Copy out the BI Publisher account below word for word, from its title through its final sentence.
___ Page extract
BI Publisher Provides Our Organization Extreme Agility
A year and a half ago, our company embarked on a project to run Oracle E-business R12. Part of that process included a manufacturing migration from our legacy systems, and the other part included a migration of financial modules from Oracle 11i. Included in the 11i financial modules was Accounts Payable, thus our Payment process needed to be migrated to R12. One of my responsibilities was to create the payment output for the R12 system. Payments in Oracle R12 are rendered with BI Publisher, an Oracle tool I became very skilled with while working on the AP project. Although limited, BI Publisher has to be one of the most powerful technologies Oracle provides and has allowed our IT organization to become more agile.
From what I heard, it took the previous business analyst two years to get a check printed in the 11i production system, starting at the beginning of that project. The R12 Payment processing seemed like a daunting task. But I was up for the challenge and eager to enhance my skill set.
Within the first day of working on the payment output, I was able to get a check printed out of our test system. Two weeks later I had a check ready to send to our bank for validation.
______
___ Data entries
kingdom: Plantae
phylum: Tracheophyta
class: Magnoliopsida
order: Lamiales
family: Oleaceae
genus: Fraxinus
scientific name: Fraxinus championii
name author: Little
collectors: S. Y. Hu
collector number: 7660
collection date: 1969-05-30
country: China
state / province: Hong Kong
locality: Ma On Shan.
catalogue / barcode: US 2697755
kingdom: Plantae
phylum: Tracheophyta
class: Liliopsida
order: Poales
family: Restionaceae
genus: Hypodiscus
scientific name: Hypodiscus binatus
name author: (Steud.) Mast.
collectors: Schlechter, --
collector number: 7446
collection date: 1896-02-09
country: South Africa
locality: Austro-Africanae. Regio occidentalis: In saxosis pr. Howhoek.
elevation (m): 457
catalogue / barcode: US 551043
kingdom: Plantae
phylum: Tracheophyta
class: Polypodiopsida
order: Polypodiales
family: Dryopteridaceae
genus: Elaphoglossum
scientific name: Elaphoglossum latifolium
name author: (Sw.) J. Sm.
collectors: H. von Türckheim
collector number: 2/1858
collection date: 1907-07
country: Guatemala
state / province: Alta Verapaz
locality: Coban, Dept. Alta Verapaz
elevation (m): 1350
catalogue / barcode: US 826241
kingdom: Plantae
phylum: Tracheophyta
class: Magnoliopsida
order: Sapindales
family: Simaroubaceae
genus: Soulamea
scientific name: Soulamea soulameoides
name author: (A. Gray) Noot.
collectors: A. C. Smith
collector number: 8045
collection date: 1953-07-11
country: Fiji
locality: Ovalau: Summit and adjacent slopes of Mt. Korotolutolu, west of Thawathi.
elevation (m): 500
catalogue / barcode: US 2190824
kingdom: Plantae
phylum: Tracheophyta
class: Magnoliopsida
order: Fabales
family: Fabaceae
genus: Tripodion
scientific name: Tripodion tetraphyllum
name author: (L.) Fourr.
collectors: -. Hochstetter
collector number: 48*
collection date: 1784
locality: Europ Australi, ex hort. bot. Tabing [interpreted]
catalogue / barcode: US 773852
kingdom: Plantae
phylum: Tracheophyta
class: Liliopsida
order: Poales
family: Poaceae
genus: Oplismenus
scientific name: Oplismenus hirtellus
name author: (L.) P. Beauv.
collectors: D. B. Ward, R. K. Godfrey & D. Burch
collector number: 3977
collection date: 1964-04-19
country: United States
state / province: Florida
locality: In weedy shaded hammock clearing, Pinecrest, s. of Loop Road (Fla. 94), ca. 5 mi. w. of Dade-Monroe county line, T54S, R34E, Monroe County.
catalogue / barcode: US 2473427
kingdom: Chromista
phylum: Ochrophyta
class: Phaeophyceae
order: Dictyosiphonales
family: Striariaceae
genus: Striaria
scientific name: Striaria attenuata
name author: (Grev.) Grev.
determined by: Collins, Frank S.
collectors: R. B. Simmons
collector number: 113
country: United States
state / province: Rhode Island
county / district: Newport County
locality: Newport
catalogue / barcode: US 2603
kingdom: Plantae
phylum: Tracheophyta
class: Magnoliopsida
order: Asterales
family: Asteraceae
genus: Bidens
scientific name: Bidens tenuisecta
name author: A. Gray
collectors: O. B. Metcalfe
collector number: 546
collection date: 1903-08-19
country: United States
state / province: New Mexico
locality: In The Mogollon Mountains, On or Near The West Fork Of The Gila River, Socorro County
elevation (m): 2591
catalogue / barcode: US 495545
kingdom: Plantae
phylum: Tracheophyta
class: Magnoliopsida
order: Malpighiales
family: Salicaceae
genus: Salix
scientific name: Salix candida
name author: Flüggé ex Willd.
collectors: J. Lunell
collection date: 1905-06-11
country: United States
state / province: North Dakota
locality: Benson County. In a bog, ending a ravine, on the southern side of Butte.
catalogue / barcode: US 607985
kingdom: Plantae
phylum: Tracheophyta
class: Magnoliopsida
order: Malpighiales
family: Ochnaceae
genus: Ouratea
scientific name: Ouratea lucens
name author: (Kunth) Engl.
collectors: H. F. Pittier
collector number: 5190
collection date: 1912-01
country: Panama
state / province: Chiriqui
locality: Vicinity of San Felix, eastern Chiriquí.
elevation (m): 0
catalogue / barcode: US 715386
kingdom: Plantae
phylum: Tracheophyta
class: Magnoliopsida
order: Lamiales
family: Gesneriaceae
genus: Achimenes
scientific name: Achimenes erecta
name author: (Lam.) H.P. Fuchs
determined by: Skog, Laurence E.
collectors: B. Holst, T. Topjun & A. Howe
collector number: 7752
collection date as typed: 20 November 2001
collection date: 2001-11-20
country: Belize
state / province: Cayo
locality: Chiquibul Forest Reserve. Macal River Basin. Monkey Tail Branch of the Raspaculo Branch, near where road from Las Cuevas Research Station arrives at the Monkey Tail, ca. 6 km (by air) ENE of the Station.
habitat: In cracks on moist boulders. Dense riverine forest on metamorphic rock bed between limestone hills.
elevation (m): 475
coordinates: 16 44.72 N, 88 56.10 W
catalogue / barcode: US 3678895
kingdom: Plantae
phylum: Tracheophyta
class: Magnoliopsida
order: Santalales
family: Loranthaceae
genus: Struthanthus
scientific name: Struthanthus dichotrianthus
______
◆ **Reply to the exercise**
BI Publisher Provides Our Organization Extreme Agility
A year and a half ago, our company embarked on a project to run Oracle E-business R12. Part of that process included a manufacturing migration from our legacy systems, and the other part included a migration of financial modules from Oracle 11i. Included in the 11i financial modules was Accounts Payable, thus our Payment process needed to be migrated to R12. One of my responsibilities was to create the payment output for the R12 system. Payments in Oracle R12 are rendered with BI Publisher, an Oracle tool I became very skilled with while working on the AP project. Although limited, BI Publisher has to be one of the most powerful technologies Oracle provides and has allowed our IT organization to become more agile.
From what I heard, it took the previous business analyst two years to get a check printed in the 11i production system, starting at the beginning of that project. The R12 Payment processing seemed like a daunting task. But I was up for the challenge and eager to enhance my skill set.
Within the first day of working on the payment output, I was able to get a check printed out of our test system. Two weeks later I had a check ready to send to our bank for validation.